Shows how many houses have 1, 2, 3, 4, or more bedrooms

Most houses have 3 or 4 bedrooms.

Very few houses have 1 or 2 bedrooms.

In [41]:
plt.boxplot(df["price"])
plt.ylabel("Price")
plt.title("Boxplot of House Prices")
plt.show()
No description has been provided for this image

Interpretation:

The middle line in the box shows the median house price.

Whiskers show the lowest and highest prices within a normal range.

Points outside the whiskers are outliers, meaning some houses are much more expensive than most.

In [42]:
plt.scatter(df["parking"], df["price"])
plt.xlabel("parking")
plt.ylabel("Price")
plt.title("parking vs Price")
plt.show()
No description has been provided for this image

Interpretation:

Shows the relationship between number of parking spaces and house price.

Generally, more parking spaces might be linked to higher prices.

In [43]:
import seaborn as sns

sns.pairplot(df[["price", "area", "bedrooms", "bathrooms", "stories"]])
plt.show()
No description has been provided for this image
In [29]:
df["furnishingstatus"].value_counts().plot(kind="bar")
plt.xlabel("Furnishing Status")
plt.ylabel("Count")
plt.title("Furnishing Status Distribution")
plt.show()
No description has been provided for this image
In [20]:
# Select only numeric columns
numeric_df = df.select_dtypes(include=['int64', 'float64'])

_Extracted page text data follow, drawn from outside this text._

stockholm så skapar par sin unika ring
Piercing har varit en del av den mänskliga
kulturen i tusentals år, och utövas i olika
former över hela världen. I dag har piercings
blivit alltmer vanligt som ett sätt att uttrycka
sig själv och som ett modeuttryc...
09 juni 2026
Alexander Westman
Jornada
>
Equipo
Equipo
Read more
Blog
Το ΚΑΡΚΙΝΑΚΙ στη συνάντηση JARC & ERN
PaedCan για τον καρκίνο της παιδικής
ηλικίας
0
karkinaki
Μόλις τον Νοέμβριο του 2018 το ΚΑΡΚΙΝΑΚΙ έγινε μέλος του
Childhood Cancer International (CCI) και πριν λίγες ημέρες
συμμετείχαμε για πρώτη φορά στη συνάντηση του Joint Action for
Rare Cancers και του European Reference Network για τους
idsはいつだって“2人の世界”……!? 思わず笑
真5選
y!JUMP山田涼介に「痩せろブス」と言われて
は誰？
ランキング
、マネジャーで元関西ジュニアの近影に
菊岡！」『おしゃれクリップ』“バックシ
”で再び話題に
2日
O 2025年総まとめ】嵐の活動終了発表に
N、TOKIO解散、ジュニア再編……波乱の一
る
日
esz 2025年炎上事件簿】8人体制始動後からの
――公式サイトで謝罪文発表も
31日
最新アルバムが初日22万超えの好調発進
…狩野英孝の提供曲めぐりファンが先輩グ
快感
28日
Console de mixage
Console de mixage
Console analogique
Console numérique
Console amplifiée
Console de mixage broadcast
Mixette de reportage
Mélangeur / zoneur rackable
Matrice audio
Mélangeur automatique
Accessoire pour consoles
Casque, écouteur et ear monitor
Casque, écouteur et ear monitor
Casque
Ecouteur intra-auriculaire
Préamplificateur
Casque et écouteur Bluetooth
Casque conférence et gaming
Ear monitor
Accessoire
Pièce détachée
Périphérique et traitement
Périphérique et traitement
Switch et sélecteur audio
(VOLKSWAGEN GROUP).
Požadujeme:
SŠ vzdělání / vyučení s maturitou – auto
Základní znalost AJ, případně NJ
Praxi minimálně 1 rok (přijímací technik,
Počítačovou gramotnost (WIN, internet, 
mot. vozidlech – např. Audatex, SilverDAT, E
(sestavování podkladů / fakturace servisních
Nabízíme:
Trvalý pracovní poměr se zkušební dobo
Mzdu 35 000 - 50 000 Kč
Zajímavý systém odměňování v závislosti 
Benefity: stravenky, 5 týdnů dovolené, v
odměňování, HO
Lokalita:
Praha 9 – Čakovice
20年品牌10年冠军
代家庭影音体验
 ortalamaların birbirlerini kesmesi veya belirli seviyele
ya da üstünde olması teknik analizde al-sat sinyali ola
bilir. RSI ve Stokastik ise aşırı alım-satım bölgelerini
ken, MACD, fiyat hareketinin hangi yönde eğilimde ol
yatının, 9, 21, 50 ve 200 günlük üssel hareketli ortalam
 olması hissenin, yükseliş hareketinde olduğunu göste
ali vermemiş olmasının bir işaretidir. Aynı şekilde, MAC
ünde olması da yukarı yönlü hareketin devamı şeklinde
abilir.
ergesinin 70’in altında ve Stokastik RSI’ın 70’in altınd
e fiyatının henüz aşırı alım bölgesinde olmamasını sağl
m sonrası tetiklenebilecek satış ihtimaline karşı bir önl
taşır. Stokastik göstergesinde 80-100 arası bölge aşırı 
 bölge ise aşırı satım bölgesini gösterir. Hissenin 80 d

plt.figure(figsize=(10,6))
sns.heatmap(numeric_df.corr(), annot=True, cmap="coolwarm")
plt.title("Correlation Heatmap")
plt.show()
No description has been provided for this image

Intrepretation:

Dark red = strong positive correlation, dark blue = strong negative correlation, lighter colors = weak correlation.

Helps identify which features may affect house price the most.